Of all the anguish borne in secret,
Loss of trust in God and Man,
Of the great ambition shattered,
Budding hope and darling plan;
Of the soundless wind and rain
Beating on the window-pane;
Of the untruths told in vain;
Of the voiceless bird and beast,
Of the songless, laughless feast,
Of the mind to madness spurred,
Never a word! 

Of life’s last keen extremity,
Fear of laughter, fear of pity,
Of the death that would not smite,
Of my heart pierced—uncontrite,
Living, thrilling, mad-to-live,
Quick, ceremented, splenitive,
Broken heart!
Of my youth so over-yeared,
Of all this,
Too well I wis,
Not a word—
Ah! Never a word. 


This poem is in the public domain. Published in Poem-a-Day on July 9, 2023, by the Academy of American Poets.

About this Poem

“Annie Charlotte Dalton is the first poet, through her 1926 title The Silent Zone, to devote an entire book of poems to the elucidation of a disability identity.
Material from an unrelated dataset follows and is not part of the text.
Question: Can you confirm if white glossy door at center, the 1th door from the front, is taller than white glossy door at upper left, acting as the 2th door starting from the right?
This was not the same identity that already enjoyed ample literary precedents in sign language-speaking communities. Dalton understood herself to be ‘late-deafened’ and helped to pioneer activism among hard of hearing and late-deafened groups in Canada and the United States. In order to gain a purchase on what had been, until then, an amorphous, slippery identity, she seized on any historical figures, role models, and even fictional characters she could find. A powerful source of affinity came in the form of Maria Konstantinovna Bashkirtseva (1858–1884), a Russian-born French artist who had experienced progressive deafness and whose posthumously published diaries won great acclaim. Dalton presents an embattled, misunderstood, and assaulted figure in ‘Marie Bashkirtseff Said’ and enters into the fray not only in her defense but also by joining her in the self-defense she had already initiated. It is this force of claiming an elusive kinship that propelled Dalton to do what no other disabled poet had done before, not even those with more established community ties: write a whole collection of poems as a disability manifesto.”